Identify yourself ... or else
Discussion is heating up over a proposed ordinance that would allow Ashland police to arrest those who don’t divulge their name and birth date to a police officer after they’ve been suspected of a law violation.
Some residents are concerned the ordinance could encourage racial and economic profiling and allow police to make unnecessary arrests. Others are concerned it would violate a state law that allows “passive resistance.” Some residents, according to police Chief Tighe O’Meara, have compared the proposed ordinance to fascism.
“It’s not a stop and frisk, and it’s not that we’re allowed to demand papers without cause, all of that is gross misinformation,” O’Meara said. “You just have to identify yourself, which can be a name and date of birth. ... If I catch you doing something illegal, you have to tell me who you are. If you’re not involved in any violation of the law, this proposed ordinance doesn’t apply to you.”

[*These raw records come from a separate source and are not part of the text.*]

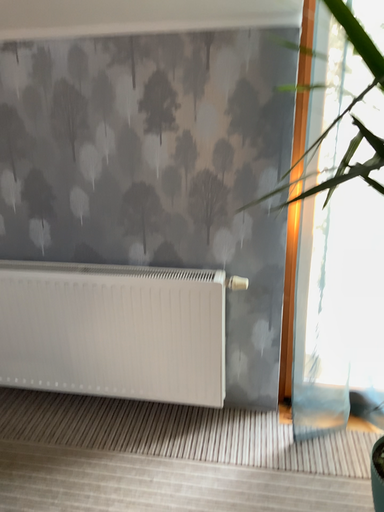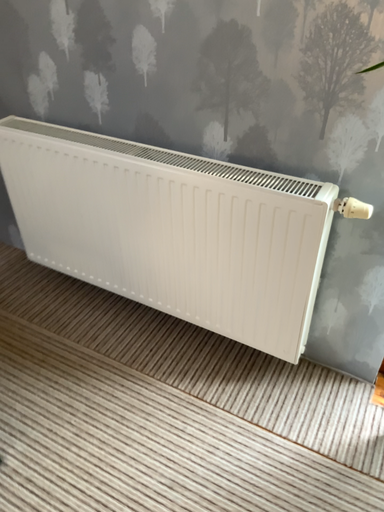
Question: How did the camera likely rotate when shooting the video?

Choices:
 (A) rotated upward
 (B) rotated downward

Answer: (B)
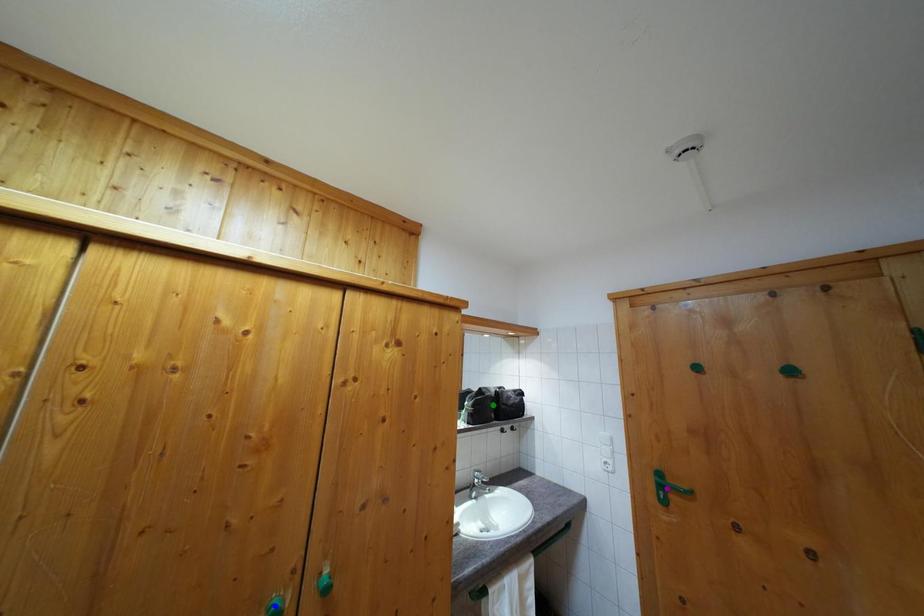
Order these from nearest to farthest:
1. green point
2. purple point
3. blue point

blue point
purple point
green point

Under the proposal, those who fail to provide their name and birth date could be arrested on a Class C misdemeanor, which carries a maximum penalty of up to 30 days in jail and a fine of up to $1,250.
O’Meara said the law used to require people to identify themselves to police officers, but after the 2017 Oregon Supreme Court case Oregon v. McNally, a person accused of a crime may remain silent if practicing “passive resistance.”

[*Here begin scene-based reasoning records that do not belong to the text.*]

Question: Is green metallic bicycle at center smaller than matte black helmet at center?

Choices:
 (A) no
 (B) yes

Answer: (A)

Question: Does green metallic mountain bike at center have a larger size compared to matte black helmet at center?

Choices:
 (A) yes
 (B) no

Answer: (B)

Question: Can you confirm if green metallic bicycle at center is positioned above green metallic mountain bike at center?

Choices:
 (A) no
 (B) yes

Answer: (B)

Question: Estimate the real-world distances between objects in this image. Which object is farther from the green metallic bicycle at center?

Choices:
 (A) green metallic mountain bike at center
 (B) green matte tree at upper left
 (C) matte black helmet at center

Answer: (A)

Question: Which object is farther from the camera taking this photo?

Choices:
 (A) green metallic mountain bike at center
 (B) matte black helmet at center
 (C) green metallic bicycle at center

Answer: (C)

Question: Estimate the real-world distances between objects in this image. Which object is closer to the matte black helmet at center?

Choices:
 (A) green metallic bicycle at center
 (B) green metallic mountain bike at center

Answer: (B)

“If we catch someone violating an ordinance like drinking alcohol or smoking marijuana in public ... that person is not required to identify themselves,” O’Meara said. “So, what we have is people who were caught violating the law just stare at the officer. This ordinance attempts to get us back to where we were a year ago, that if you are caught violating an ordinance that you must identify yourself.”
The Ashland United Church of Christ Justice and Witness team wrote a letter to the Ashland City Council stating it believes the ordinance would result in more arrests of transients and anyone “from a minority group outside of the mainstream white Ashland population.”
“The proposed ordinance would violate the spirit and intent of the Fourth Amendment of the U.S. Constitution by failing to protect Ashland residents from unreasonable search and seizure,” the letter said. “There are many reasons why a person may be unwilling to share their name and birth date to an officer if asked. It is their fundamental constitutional right to be ‘secure in their person, house, papers and effects against unreasonable searches and seizures’ — and this ordinance fails to provide that civil protection.”
The letter concluded with, “Arresting persons on issues regarding identity and documentation smacks of totalitarian states and is not a direction the city of Ashland should be considering.”
City Councilor Julie Akins said she’s not comfortable passing an ordinance that escalates a citation to a misdemeanor with potential jail time and an expensive fine.
“It seems like overreach to me,” Akins said. “I think the police chief and the police department have good intentions. ... My concern is that when you pass ordinances they sit on the books for a long time.”
According to City Attorney Dave Lohman, the intention is to return the rules to the way they were before the McNally ruling.
“Passive resistance” was originally discussed in terms of peaceful protesting, Lohman said. In the McNally case, the Supreme Court interpreted the state statute more broadly.
“It had nothing to do with constitutionality,” Lohman said. “It had only to do with interpretation of the exception of the state statute.”
“The ordinance puts us back in the position before McNally,” Lohman said. “If we didn’t pass this ordinance and a police officer sees someone on the street with a dangerous dog and wants to write a citation, they need the name and date of birth of the person. If that person doesn’t speak, then they can’t be cited. So, in effect, our ordinances don’t have any ability to be enforced if we don’t pass this ordinance.”
Before the McNally ruling, police officers could arrest or cite someone for interfering with a peace officer if they refused to identify themselves and had been accused of violating a law.
Lohman said it’s important for people to understand that the proposed ordinance wouldn’t allow a police officer to stop a person for any reason, but only if there is probable cause that the person has committed a crime or is going to commit a crime.
“There’s another misconception floating around that if a police officer suspects that somebody might be involved in a violation of law that they can ask for your name,” Lohman said. “That’s reasonable suspicion, which is a much lower standard than probable cause, and this ordinance is based on probable cause. This is a much higher level of suspicion that the police officer has to have.”
He said the person in question wouldn’t be asked for any identification documents, but the officer needs the person’s name and date of birth in order to issue the citation.
Lohman said when a crime is severe enough, a police officer can arrest a person, but most violations in Ashland aren’t that severe and just require a citation. He also said that a person’s right to remain silent about a crime is different from their right to remain silent about who they are.
The ordinance will come before the City Council at 7 p.m. Tuesday, May 21, at City Council Chambers, 1175 E. Main St.